Faut-il choisir entre le climat et l’emploi ?

Ce dilemme est à la base des retards à agir pour lutter contre le changement climatique. La plupart des dirigeants politiques et économiques estiment que la baisse de l’usage des énergies fossiles ne peut se traduire que par des pertes massives d’activités et d’emploi. Le raisonnement n’est pas faux, et il s’appuie également sur la nécessaire restriction des consommations de matières premières, d’énergies et d’objets manufacturés dans les sociétés riches. On ne peut réduire les transports aériens sans diminuer les emplois qui y sont liés.
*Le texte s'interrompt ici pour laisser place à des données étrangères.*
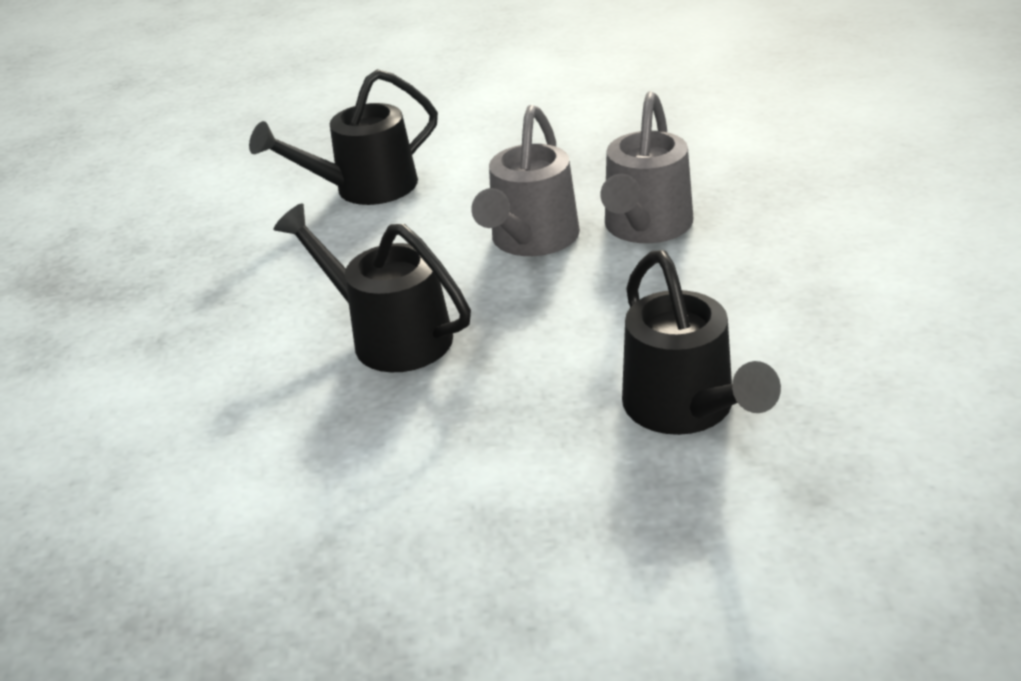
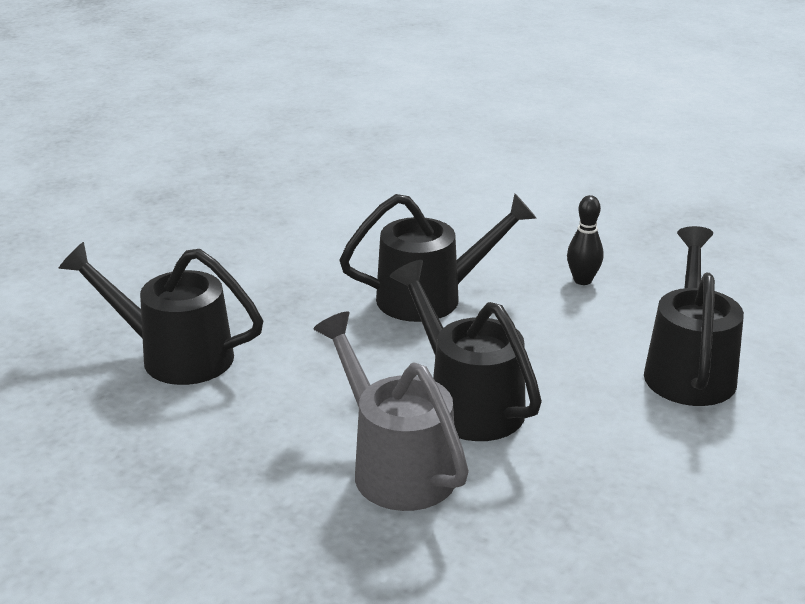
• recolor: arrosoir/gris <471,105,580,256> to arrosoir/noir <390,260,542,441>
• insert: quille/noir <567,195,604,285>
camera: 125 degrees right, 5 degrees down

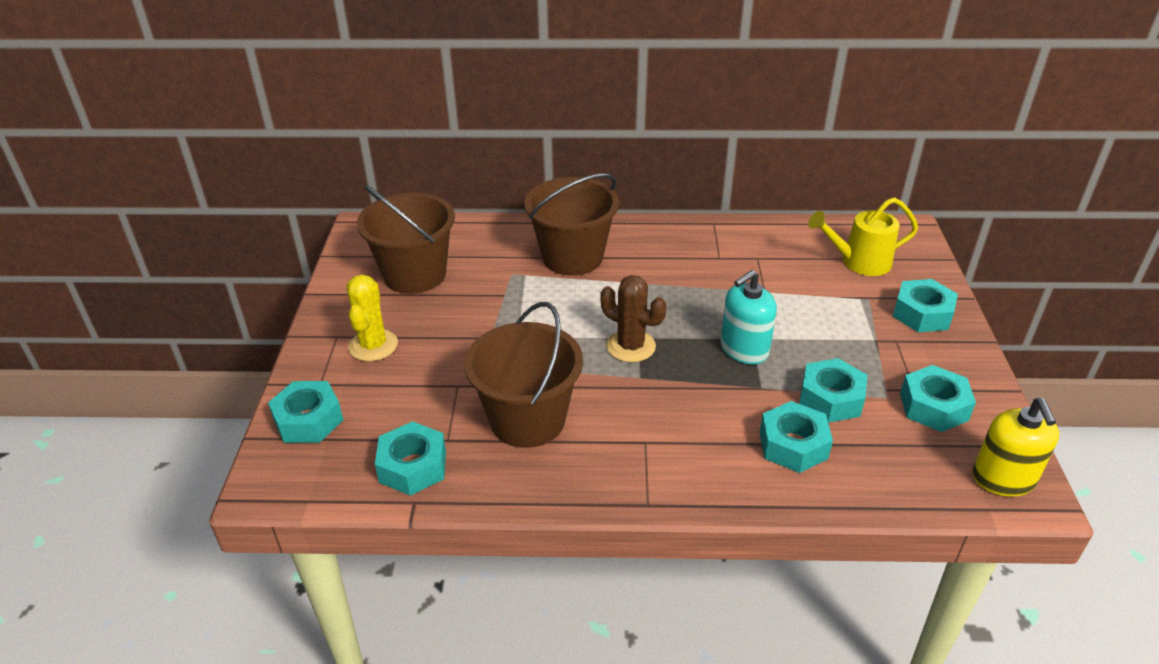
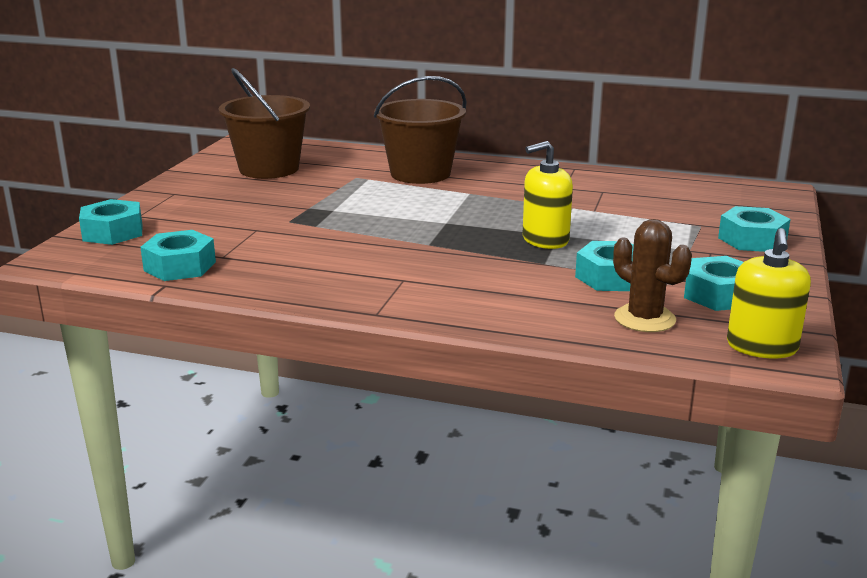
• recolor: distributeur de savon/turquoise <721,270,777,364> to distributeur de savon/jaune <522,141,573,249>
• move: cactus/marron <600,275,666,362> to <613,219,692,332>
• delete: cactus/jaune <346,274,398,361>
• delete: seau/marron <464,302,583,448>
• delete: écrou/turquoise <760,401,833,473>
• delete: arrosoir/jaune <808,197,918,276>
camera: 15 degrees right, 15 degrees down

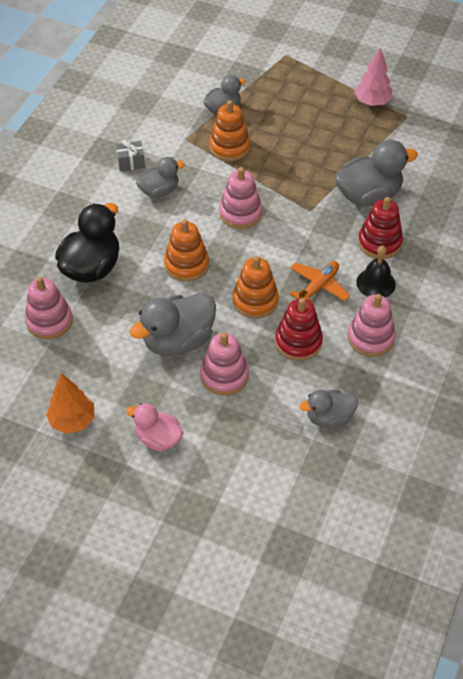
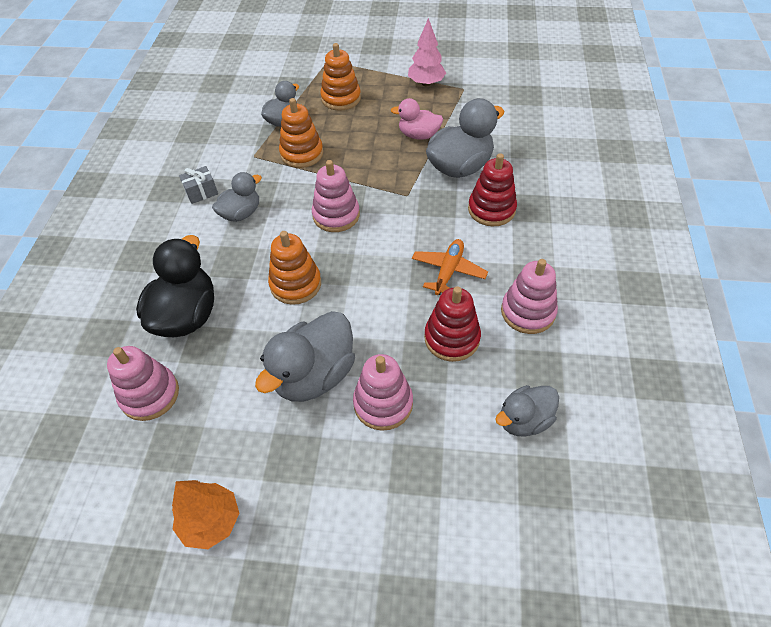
• move: jouet à empiler/orange <233,256,279,318> to <320,43,361,111>
• move: canard/rose <126,403,183,452> to <391,98,443,139>
• delete: cloche/noir <356,246,396,298>
camera: 15 degrees left, 0 degrees up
Les partisans d’une politique d’atténuation de la menace climatique y opposent les emplois générés par les énergies alternatives (hydraulique, éolienne, solaire, géothermique, nucléaire, biomasse…), les emplois liés à la protection de l’environnement, le traitement des déchets… Et certains préconisent aussi une augmentation du travail humain dans l’agriculture, afin d’utiliser moins d’intrants (engrais, herbicides…). Mais ces emplois verts sont-ils en mesure de compenser des pertes massives liées à la diminution des vols aériens, au passage à l’automobile électrique (qui requiert moins de main-d’œuvre pour la construction et l’entretien), à la réduction des transports internationaux ? Les économistes ne sont pas tous d’accord sur ce point.

S’en tenir là serait raisonner comme si toutes choses étaient égales par ailleurs. Comme si l’économie, la technologie, les consommations et les modes de vie n’allaient pas changer. Or, parmi les mouvements de transformation les plus puissants à l’œuvre dans le monde, il faut noter l’urbanisation et son corollaire, l’exode rural, d’une part et d’autre part l’extraordinaire accélération de la productivité du travail liée à l’usage massif des technologies (automatisation dans l’industrie, mécanisation du travail agricole sur les territoires où il se fait encore à la main, intervention de l’intelligence artificielle dans les métiers jusqu’alors épargnés). Ces deux facteurs influeront sur la nature des emplois de manière aussi forte, voire plus, que les politiques climatiques.

La question de l’emploi ne peut donc pas être traitée en séparant les conséquences d’une politique de restriction de l’usage des énergies fossiles des autres facteurs économiques, sociaux et technologiques. Seule une vision d’ensemble peut y répondre. Elle doit intégrer l’usage que nous ferons des formidables progrès de la productivité (il faut beaucoup moins d’heures de travail pour fabriquer les mêmes objets ou services) : les dirigerons-nous vers des consommations matérielles accrues ou vers des activités (loisirs, vie sociale et culturelle, temps libre) peu consommatrices de matières premières et d’énergie, surtout si elles sont choisies sur ce critère climatique ?

Enfin, il ne faudrait pas croire que les dégâts du changement climatique seront indolores pour l’emploi et l’activité économique. Pour ne prendre que cet exemple révélateur, une étude de l’Organisation internationale du travail de l’ONU parue en juillet 2019 a calculé que l’augmentation du stress thermique dans l’agriculture, la construction et d’autres secteurs industriels devrait se traduire par une perte de productivité équivalant à 80 millions d’emplois d’ici 2030. À lui seul, ce ralentissement de la productivité – dû à des chaleurs insupportables, en particulier en Asie du Sud et en Afrique de l’Ouest – a été estimé à 2 400 milliards de dollars à l’échelle mondiale.